Een controle centrum wordt door de sensor geactiveerd wat zorgt voor een respons.
Er zijn twee typen feedback:
- positieve feedback zorgt voor het vergroten van de stimulus en dus het vergroten
van de respons, waardoor de reactie blijft lopen. Dit heeft als doel een proces te
voltooien.
- negatieve feedback zorgt voor het verkleinen van de stimulus en dus het
terugbrengen van de variabele binnen de grenswaarden.

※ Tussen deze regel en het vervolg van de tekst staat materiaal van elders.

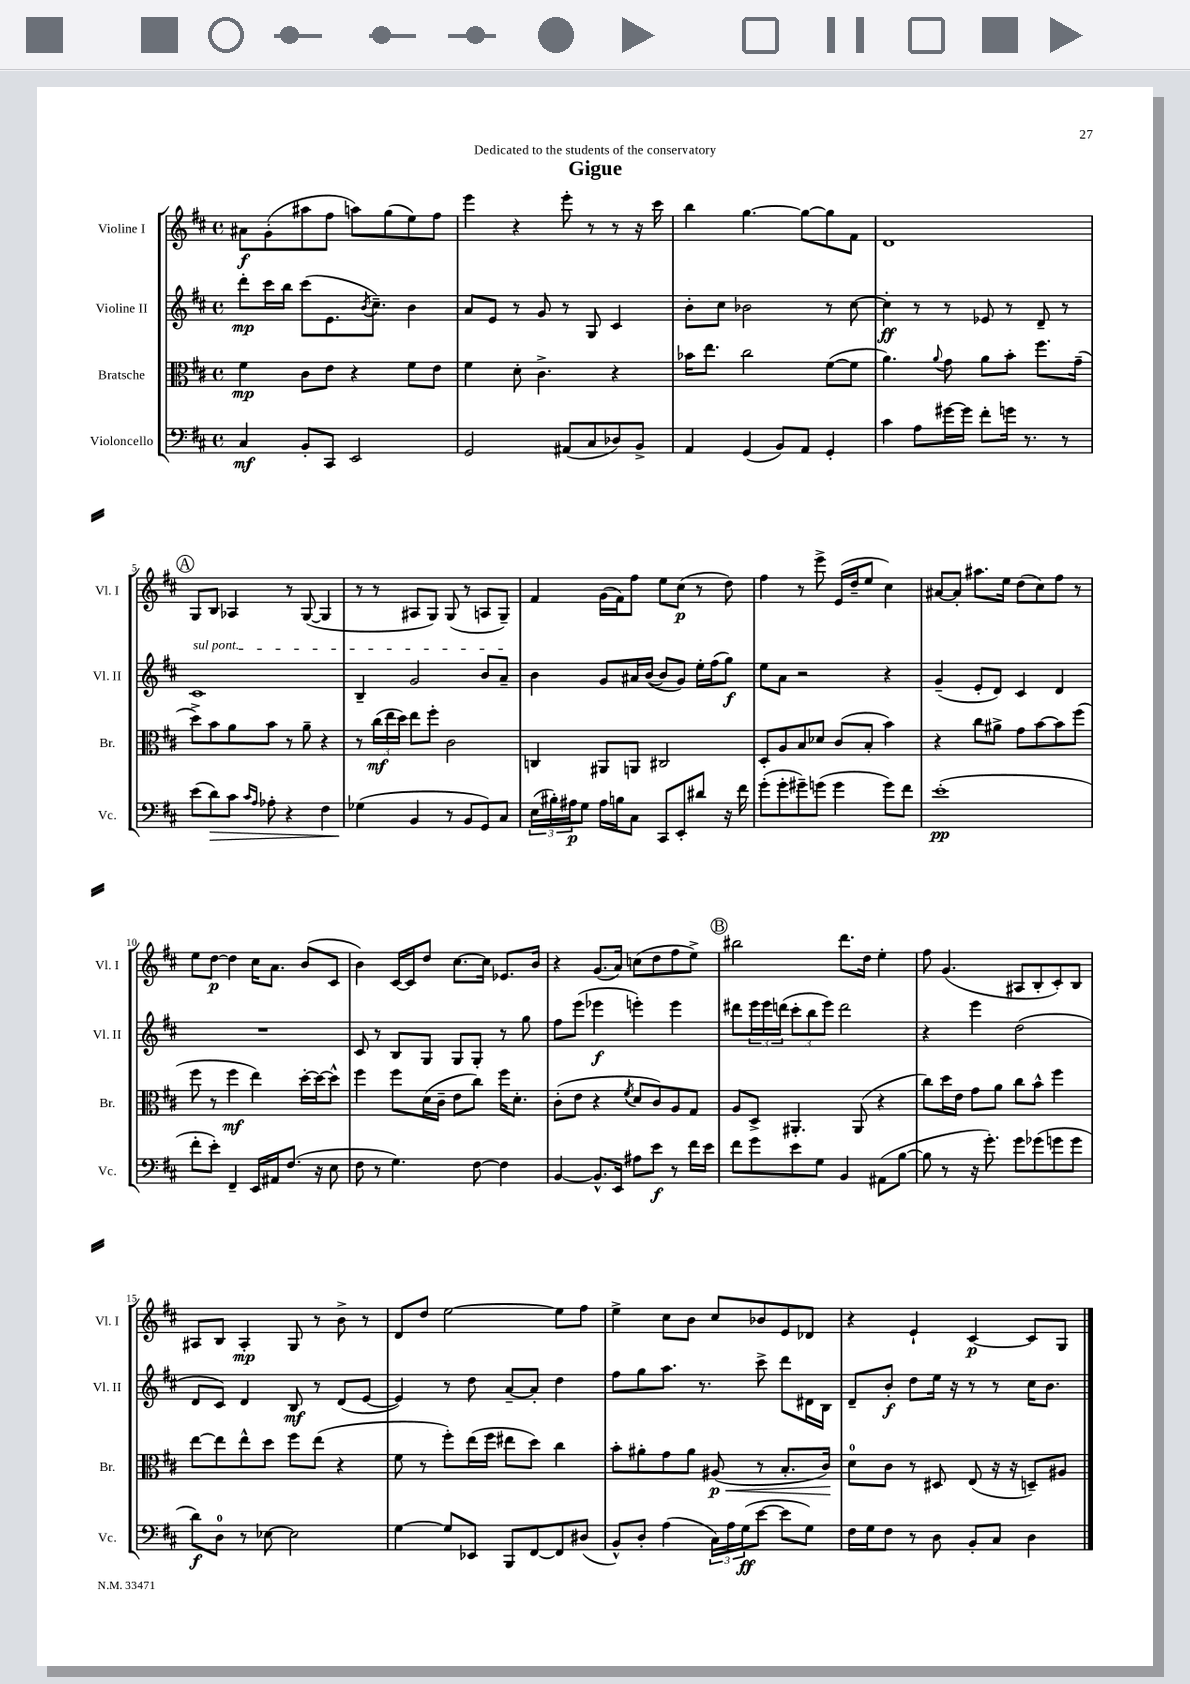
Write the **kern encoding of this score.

**kern	**dynam	**kern	**dynam	**kern	**dynam	**kern	**dynam
*part4	*part4	*part3	*part3	*part2	*part2	*part1	*part1
*staff4	*staff4	*staff3	*staff3	*staff2	*staff2	*staff1	*staff1
*I"Violoncello	*	*I"Bratsche	*	*I"Violine II	*	*I"Violine I	*
*I'Vc.	*	*I'Br.	*	*I'Vl. II	*	*I'Vl. I	*
*clefF4	*	*clefC3	*	*clefG2	*	*clefG2	*
*k[f#c#]	*	*k[f#c#]	*	*k[f#c#]	*	*k[f#c#]	*
*M4/4	*	*M4/4	*	*M4/4	*	*M4/4	*
*met(c)	*	*met(c)	*	*met(c)	*	*met(c)	*
=1	=1	=1	=1	=1	=1	=1	=1
4C#/	mf	4f#\	mp	8ddd'\L	mp	8a#X\L	f
.	.	.	.	16ccc#\L	.	(8g'\	.
.	.	.	.	16bb\JJ	.	.	.
8BB'/L	.	8c#\L	.	(8ccc#\L	.	8aa#X\	.
8CC#/J	.	8e\J	.	8.e\	.	8ff#\J	.
2EE/	.	4r	.	.	.	8aan\L)	.
.	.	.	.	8qb/	.	.	.
.	.	.	.	8.cc#~\J)	.	.	.
.	.	.	.	.	.	(8gg\	.
.	.	8f#\L	.	4b\	.	8ee\)	.
.	.	8e\J	.	.	.	8ff#\J	.
=2	=2	=2	=2	=2	=2	=2	=2
2GG/	.	4f#\	.	8a/L	.	4eee\	.
.	.	.	.	8e/J	.	.	.
.	.	8d'\	.	8r	.	4r	.
.	.	4.c#^\	.	8g/	.	.	.
(8AA#X/L	.	.	.	8r	.	8eee'\	.
8C#/	.	.	.	8G/	.	8r	.
8D-X/)	.	4r	.	4c#/	.	8r	.
8BB^/J	.	.	.	.	.	16r	.
.	.	.	.	.	.	16ccc#\	.
=3	=3	=3	=3	=3	=3	=3	=3
4AA/	.	16b-X\KL	.	8b'\L	.	4bb\	.
.	.	8.ee\J	.	.	.	.	.
.	.	.	.	8cc#\J	.	.	.
(4GG/	.	2cc#\	.	2b-X\	.	[4.gg\	.
8BB/L)	.	.	.	.	.	.	.
8AA/J	.	.	.	.	.	8gg\L_	.
4GG'/	.	([8f#\L	.	8r	.	8gg\]	.
.	.	8f#\J]	.	[8cc#\	.	8f#\J	.
=4	=4	=4	=4	=4	=4	=4	=4
4c#\	.	4.a\)	.	4cc#'\]	ff	1d	.
8A\L	.	.	.	8r	.	.	.
.	.	8qqa/	.	.	.	.	.
[16g#X\L	.	8g\	.	8r	.	.	.
16g#\JJ]	.	.	.	.	.	.	.
8f#'\L	.	8a\L	.	8e-X/	.	.	.
16gn\Jk	.	8b'\J	.	8r	.	.	.
8.r	.	.	.	.	.	.	.
.	.	8.ff#\L	.	8d~/	.	.	.
8r	.	.	.	8r	.	.	.
.	.	(16g~\Jk	.	.	.	.	.
!!LO:LB:g=z
!!LO:REH:place=s1:t=A
=5	=5	=5	=5	=5	=5	=5	=5
!	!	!	!	!LO:TX:a:i:t=sul pont.	!	!	!
(8e\L	.	8dd^\L)	.	1c#	.	8G/L	.
!	!LO:HP:b	!	!	!	!	!	!
8d\)	>	8b\	.	.	.	8B/J	.
8c#\J	.	8a\	.	.	.	4A-X/	.
16qqc#/LL	.	.	.	.	.	.	.
16qqA/JJ	.	.	.	.	.	.	.
8A-X'\	.	8b\J	.	.	.	.	.
4r	.	8r	.	.	.	8r	.
.	.	8a~\	.	.	.	([8G/	.
4F#\	.	4r	.	.	.	4G/]	.
=6	=6	=6	=6	=6	=6	=6	=6
(4G-X\	.	8r	.	4B~/	.	8r	.
.	.	(24cc#\LL	mf	.	.	8r	.
.	.	24ee\	.	.	.	.	.
.	.	24dd\JJ)	.	.	.	.	.
4BB/	]	8ee\L	.	2g/	.	8A#X/L	.
.	.	8ff#'\J	.	.	.	8G/J)	.
8r	.	2c#\	.	.	.	(8G/	.
8BB/L	.	.	.	.	.	8r	.
8GG/)	.	.	.	8b/L	.	8An/L	.
8C#/J	.	.	.	8a~/J	.	8G~/J)	.
=7	=7	=7	=7	=7	=7	=7	=7
(24E\LL	.	4Cn/	.	4b\	.	4f#/	.
24B#X'\)	.	.	.	.	.	.	.
24A#X\J	p	.	.	.	.	.	.
8G\J	.	.	.	.	.	.	.
16A#\LL	.	8AA#X/L	.	8g/L	.	(16g\LL	.
16Bn\J	.	.	.	.	.	16f#\J)	.
8C#\J	.	8AAn/J	.	16a#X/L	.	8ff#\J	.
.	.	.	.	([16b/JJ	.	.	.
8CC#/L	.	2C#X/	.	8b/L]	.	8ee\L	.
8EE'/	.	.	.	8g/J)	.	(8cc#\J	p
8d#X/J	.	.	.	16ee'\LL	.	8r	.
.	.	.	.	(16ff#\J	.	.	.
16r	.	.	.	8gg\J)	f	8dd\)	.
16f#\	.	.	.	.	.	.	.
=8	=8	=8	=8	=8	=8	=8	=8
(8g'\L	.	8D'/L	.	8ee\L	.	4ff#\	.
8g'\	.	8A/	.	8a\J	.	.	.
8g#X~\)	.	8B/	.	2r	.	8r	.
(8gn\J	.	8d-X/J	.	.	.	8eee^\	.
4g\	.	(8c#/L	.	.	.	(16e/LL	.
.	.	.	.	.	.	16dd~/J	.
.	.	8B'/J	.	.	.	8ee/J	.
8g\L)	.	4b\)	.	4r	.	4cc#\)	.
8f#\J	.	.	.	.	.	.	.
=9	=9	=9	=9	=9	=9	=9	=9
(1e'	pp	4r	.	(4g~/	.	[8a#X/L	.
.	.	.	.	.	.	8a#'/J]	.
.	.	8cc#\L	.	8e'/L	.	8.aa#X\L	.
.	.	8a#X^\J	.	8d/J)	.	.	.
.	.	.	.	.	.	16ee\Jk	.
.	.	8g\L	.	4c#/	.	(8dd\L	.
.	.	[8b\	.	.	.	8cc#\)	.
.	.	8b\]	.	4d/	.	8ff#\J	.
.	.	(8ff#\J	.	.	.	8r	.
!!LO:LB:g=z
=10	=10	=10	=10	=10	=10	=10	=10
8f#'\L	.	8ff#\	.	1r	.	8ee\L	.
8e'\J)	.	8r	.	.	.	[8dd\J	p
4FF#~/	.	4ff#\	mf	.	.	4dd\]	.
16EE/LL	.	4ee\)	.	.	.	16cc#\KL	.
16AA#X/J	.	.	.	.	.	8.a\J	.
(8.F#/J	.	.	.	.	.	.	.
.	.	[16dd'\LL	.	.	.	(8b/L	.
16r	.	16dd\J_	.	.	.	.	.
8E\	.	8dd^^\J]	.	.	.	8c#/J	.
=11	=11	=11	=11	=11	=11	=11	=11
8F#\	.	4ff#\	.	8c#/	.	4b\)	.
8r	.	.	.	8r	.	.	.
4.G\)	.	8ff#\L	.	8B/L	.	[16c#/LL	.
.	.	.	.	.	.	16c#/J]	.
.	.	(16d\L	.	8G/J	.	8dd/J	.
.	.	16c#~\JJ	.	.	.	.	.
.	.	8e\L	.	8G/L	.	[8.cc#\L	.
[8F#\	.	8cc#\J)	.	8G'/J	.	.	.
.	.	.	.	.	.	16cc#\Jk]	.
4F#\]	.	16ff#\KL	.	8r	.	8.e-X/L	.
.	.	8.d'\J	.	.	.	.	.
.	.	.	.	8gg\	.	.	.
.	.	.	.	.	.	16b/Jk	.
=12	=12	=12	=12	=12	=12	=12	=12
[4BB/	.	(8c#'\L	.	8ff#\L	.	4r	.
.	.	8e\J	.	(8eee\J	.	.	.
8.BB^^/L]	.	4r	.	4eee-X\	f	(8.g/L	.
16EE/Jk	.	.	.	.	.	16a/Jk)	.
.	.	8qf#/	.	.	.	.	.
8A#X\L	.	8d/L	.	4eeen'\)	.	(8ccn\L	.
8e\J	f	8c#/)	.	.	.	8dd\	.
8r	.	8A/	.	4eee\	.	8ff#\	.
16f#\LL	.	8G/J	.	.	.	8ee^\J)	.
16e\JJ	.	.	.	.	.	.	.
!!LO:REH:place=s1:t=B
=13	=13	=13	=13	=13	=13	=13	=13
8f#\L	.	8A/L	.	8ddd#X\L	.	2bb#X\	.
8g\	.	8D^/J	.	24eee\L	.	.	.
.	.	.	.	24eee\	.	.	.
.	.	.	.	(24dddn\JJ	.	.	.
8e\	.	4.AA#X'/	.	12ccc#'\L	.	.	.
.	.	.	.	12bb\	.	.	.
8G\J	.	.	.	.	.	.	.
.	.	.	.	12eee\J)	.	.	.
4BB/	.	.	.	2ddd\	.	8.ddd\L	.
.	.	(8AA#/	.	.	.	.	.
.	.	.	.	.	.	16dd\Jk	.
(8AA#X\L	.	4r	.	.	.	4ee'\	.
[8B\J	.	.	.	.	.	.	.
=14	=14	=14	=14	=14	=14	=14	=14
8B\]	.	8cc#\L)	.	4r	.	8ff#\	.
8r	.	16dd\L	.	.	.	(4.g/	.
.	.	16e\JJ	.	.	.	.	.
16r	.	8g\L	.	4eee\	.	.	.
8.g'\)	.	.	.	.	.	.	.
.	.	8a\J	.	.	.	.	.
8g\L	.	8cc#\L	.	(2dd\	.	8A#X/L	.
(8g-X\	.	8b^^\J	.	.	.	8B'/	.
8gn\	.	4ff#\	.	.	.	8c#'/)	.
8g\J	.	.	.	.	.	8B/J	.
!!LO:LB:g=z
=15	=15	=15	=15	=15	=15	=15	=15
8d\L)	f	[8ee\L	.	8d/L	.	8A#X/L	.
8D\J	.	8ee\]	.	8c#/J)	.	8B/J	.
8r	.	8ee^^\	.	4d/	.	4A#'/	mp
[8E-X\	.	8dd\J	.	.	.	.	.
2E-\]	.	8ff#\L	.	8B/	mf	8G/	.
.	.	(8ee\J	.	8r	.	8r	.
.	.	4r	.	(8d/L	.	8b^\	.
.	.	.	.	[8e/J	.	8r	.
=16	=16	=16	=16	=16	=16	=16	=16
[4G\	.	8f#\	.	4e/])	.	8d/L	.
.	.	8r	.	.	.	8dd/J	.
8G/L]	.	8ff#'\L)	.	8r	.	[2ee\	.
8EE-X/J	.	(16ee\L	.	8dd\	.	.	.
.	.	16ff#\JJ	.	.	.	.	.
8BBB/L	.	8ee#X\L	.	[8a~/L	.	.	.
[8FF#/	.	8dd\J)	.	8a'/J]	.	.	.
8FF#/]	.	4cc#\	.	4dd\	.	8ee\L]	.
(8D#X/J	.	.	.	.	.	8ff#\J	.
=17	=17	=17	=17	=17	=17	=17	=17
8BB^^/L)	.	8b'\L	.	8ff#\L	.	4ee^\	.
8D'/J	.	8a#X'\	.	8gg\	.	.	.
(4A\	.	8g\	.	8.aa\J	.	8cc#\L	.
.	.	8a#\J	.	.	.	8b\J	.
.	.	.	.	8.r	.	.	.
!	!	!	!LO:HP:b	!	!	!	!
24C#\LL)	.	(8A#X/	< p	.	.	8cc#/L	.
24A\	.	.	.	.	.	.	.
(24G\J	ff	.	.	.	.	.	.
[8e\J	.	8r	.	8ccc#^\	.	8b-X/	.
8e\L]	.	8.B'/L	.	8ddd\L	.	8e/	.
8G\J)	.	.	.	16d#X\L	.	8d-X/J	.
.	.	16c#/Jk)	.	16B\JJ	.	.	.
.	.	.	[	.	.	.	.
=18	=18	=18	=18	=18	=18	=18	=18
16F#\LL	.	8d\L	.	8d~/L	.	4r	.
16G\J	.	.	.	.	.	.	.
8F#\J	.	8c#\J	.	8b'/J	f	.	.
8r	.	8r	.	8dd\L	.	4e`/	.
8D\	.	8D#X/	.	16ee\Jk	.	.	.
.	.	.	.	16r	.	.	.
8BB'/L	.	(8E/	.	8r	.	[4c#/	p
8C#/J	.	16r	.	8r	.	.	.
.	.	16r	.	.	.	.	.
4D\	.	8Dn~/L)	.	16cc#\KL	.	8c#/L]	.
.	.	.	.	8.b\J	.	.	.
.	.	8A#X/J	.	.	.	8G/J	.
==	==	==	==	==	==	==	==
*-	*-	*-	*-	*-	*-	*-	*-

De grenswaarden van een homeostase kunnen veranderd worden. Veel van deze
verandering noem je regulated changes en zijn gereguleerd door het lichaam, zoals de
extreme hormoonwaarden tijdens de puberteit. Daarnaast zijn er cyclic changes welke vaker
voorkomen en ook worden geregeld door het lichaam, zoals de maandelijkse
menstruatiecyclus. Nog zo’n cyclus is het circadiaanse ritme, een set veranderingen
binnen 24 uur. Hierdoor wordt er een verandering in lichaamstemperatuur en hoeveelheid
melatonine gereguleerd. De laatste vorm van verandering noem je acclimatiseren. Dit
proces wordt niet in gang gezet door je lichaam, maar door een verandering van het externe
milieu. Het proces houdt in dat door een verandering van buitenaf er binnen in op aangepast
wordt. Bijvoorbeeld een eland die een berg oploopt. Het zuurstof daalt en dus de pH in z’n
bloed stijgt. Hierdoor zorgt zijn lichaam voor meer terugresorptie in de nieren voor een
lagere pH.
H40.3 lichaamstemperatuur
Het behouden van een lichaamstemperatuur binnen bepaalde grenzen noem je
thermoregulatie. Dit gebeurt bij zowel endotherme als bij ectotherme dieren. E
ctotherme
dieren zijn vooral afhankelijk van warmtebronnen in de omgeving en regelen hun
lichaamstemperatuur d.m.v. gedrag. Door bijvoorbeeld in de schaduw of juist de zon te gaan
zitten. Ze kunnen hierdoor vaak minder eten omdat ze anders te veel opwarmen.
Endotherme dieren zijn afhankelijk van warmte gegenereerd door metabolisme.
Veel dieren hebben een (redelijk) constante lichaamstemperatuur (homeotherm) maar
poikilotherme dieren hebben een gevariëerde lichaamstemperatuur, afhankelijk van de
omgeving. Let op dat niet elke Ectotherm poikilotherm is. Daarnaast hebben ectotherme
dieren vaak een hogere temperatuur dan endotherme dieren.